Le groupe souhaite que le gouvernement dépose de nouveaux amendements pour interdire les armes semi-automatiques de style militaire, qui incluraient une définition et une liste pour éviter que les manufacturiers introduisent de nouveaux modèles qui contourneraient la loi.

« Il y a certainement une manière de faire rationnelle qui n’est pas basée sur les émotions et qui fait que les chasseurs vont se sentir respectés dans leur pratique, mais qui fait que l’ensemble des Canadiens qui veulent vivre dans un pays en sécurité va avoir une loi sur les armes à feu », a fait valoir Mme Provost.

Le gouvernement a retiré au début du mois deux amendements controversés au projet de loi C-21 sur l’interdiction des armes de poing afin de l’élargir et d’interdire les armes d’assaut de style militaire. Ils avaient été déposés l’automne dernier après la fin des consultations publiques, ce qui avait soulevé un tollé. Le lobby des armes à feu s’était emparé de la question et les conservateurs répètent depuis que le gouvernement voulait carrément interdire les armes de chasse.

« Les chasseurs ne sont pas les ennemis dans ce cas-ci, les armes à feu ne sont pas une menace à la sécurité du Canada », a affirmé Jim Shockey, un animateur d’émissions de chasse connu au Canada anglais, lors de son témoignage. Il craint que l’impact d’une interdiction de certaines armes semi-automatiques ne nuise aux pourvoiries qui reçoivent des clients américains.

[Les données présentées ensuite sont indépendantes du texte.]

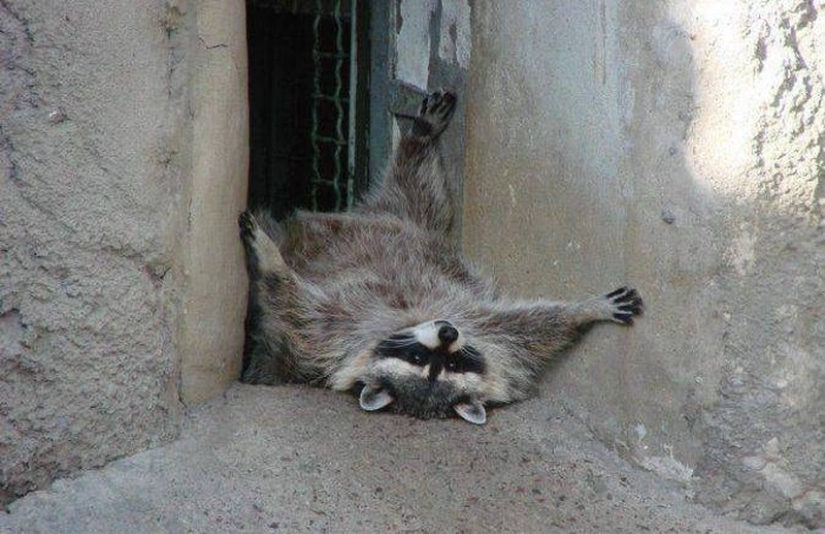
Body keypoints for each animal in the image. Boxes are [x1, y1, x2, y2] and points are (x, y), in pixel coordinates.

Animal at [239, 90, 643, 424]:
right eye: (419, 358)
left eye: (453, 363)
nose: (448, 332)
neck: (413, 317)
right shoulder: (334, 329)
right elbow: (290, 299)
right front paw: (272, 260)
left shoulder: (485, 331)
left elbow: (534, 325)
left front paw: (585, 309)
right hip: (393, 218)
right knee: (414, 183)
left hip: (407, 216)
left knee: (417, 185)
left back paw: (420, 137)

« Le gouvernement a perdu la confiance de nombreux chasseurs », a souligné à son tour Mark Ryckman de la Fédération des pêcheurs et chasseurs de l’Ontario lors de son témoignage. Ça va prendre du temps pour la regagner. »

Le comité permanent de la sécurité publique et nationale de la Chambre des communes a décidé de poursuivre ses travaux et d’entendre des témoins sur l’interdiction d’armes d’assaut. Le ministre de la Sécurité publique, Marco Mendicino, n’exclut pas de déposer de nouveaux amendements après cette nouvelle consultation.

Le gouvernement pourrait avoir l’appui du Nouveau Parti démocratique (NPD) pour ses nouveaux amendements. « Ce que les organismes comme [PolySeSouvient] veulent voir, on appuie ça, a affirmé son chef, Jagmeet Singh. On appuie l’idée d’avoir un projet de loi qui protège les communautés avec des amendements spécifiques pour améliorer les protections. »

Le Bloc québécois se dit également en faveur d’une interdiction des armes d’assaut. Le Parti conservateur s’y oppose fermement.